How AI is making decarbonisation faster and fairer
Powering net zero: How AI is making decarbonisation faster and fairer
14 May 2026
The race to net zero depends on access to the critical minerals that power it. Our researchers have developed a way to spot supply chain vulnerabilities before they spiral out of control.
Global clean energy ambitions are at the mercy of fragile critical mineral supply chains.
Lithium, nickel, cobalt, graphite and rare earth elements are essential to everything from batteries to wind turbines.

Effective utilisation of critical minerals means stronger supply chain resilience.
Yet these minerals are found in a handful of locations, leaving supply chains exposed to disruption at every turn.
Even relatively small shocks, such as changes to export controls, geopolitical tensions, or transport bottlenecks, can trigger shortages and price spikes that slow clean energy investment.
Traditional monitoring systems only make matters worse, often detecting danger after the damage has been done.

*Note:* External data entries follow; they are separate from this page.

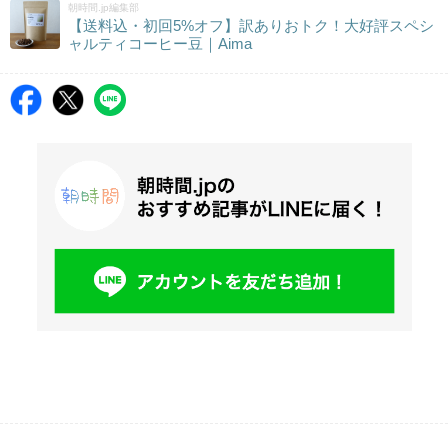
朝時間.jp編集部
【送料込・初回5%オフ】訳ありおトク！大好評スペシ
ャルティコーヒー豆｜Aima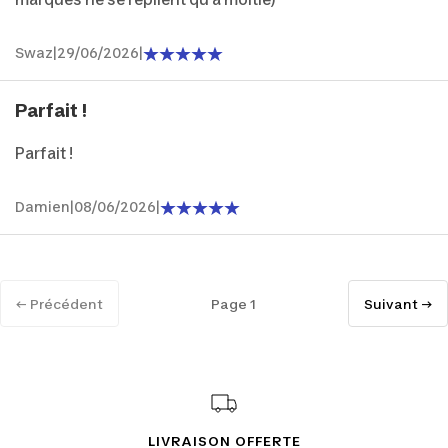
Swaz
|
29/06/2026
|
Parfait !
Parfait !
Damien
|
08/06/2026
|
← Précédent
Page 1
Suivant →
LIVRAISON OFFERTE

Professors Joaquin Vespignani and Russell Smyth warn that without stronger supply chain resilience, decarbonisation will become slower, costlier, and more inequitable.
“Supply chain resilience is critical because clean energy technologies require large volumes of critical minerals, yet there is a major investment shortfall and long lead times - often around 12.5 years from exploration to production - making supply vulnerable to delays and shocks,” Prof Vespignani said.
AI as an early warning system
To tackle this problem, the pair from the multidisciplinary Monash Critical Mineral Initiative have turned to artificial intelligence.
Their 2024 study integrates AI with macro‑energy and price‑risk data to track how political events, trade disputes and logistical disruptions will translate into market stress.

Professor Joaquin Vespignani and Professor
Russell Smyth.
The model spots risk patterns in real time and predicts the likely impact on prices, supply, and stock levels, allowing decision‑makers to stress‑test policy options.
“Rather than tracking prices alone, we model the underlying ‘back-ended risk premium’ - the extra cost of capital created by technical and non-technical barriers that emerge later in project development for minerals like lithium and cobalt,” Prof Vespignani said.
Real-World Impact
Briefings and workshops with the Australian Treasury, and consultations with the Asia Pacific small islands including the Cook Islands Ministry of Finance & Economic Management have already put AI-based risk indicators into strategic planning.
At Monash, the findings are being embedded in courses to train policymakers and industry leaders to navigate uncertainty in global energy markets.
“The policy implication is straightforward: targeted investment in AI for mining - especially in the exploration-to-development stage—can reduce project duration and risk, lowering capital costs and ultimately reducing the overall cost of the energy transition,” Prof Vespignani said.
The work positions Monash as a hub for interdisciplinary research connecting AI, economics, and sustainability policy.
“We see strong scope for partnerships with governments, industry, and development lenders to scale AI applications - prospectivity modelling, mineral mapping, recovery from waste - and build open datasets, which the paper identifies as essential to unlock AI’s full potential in mining,” Prof Smyth said.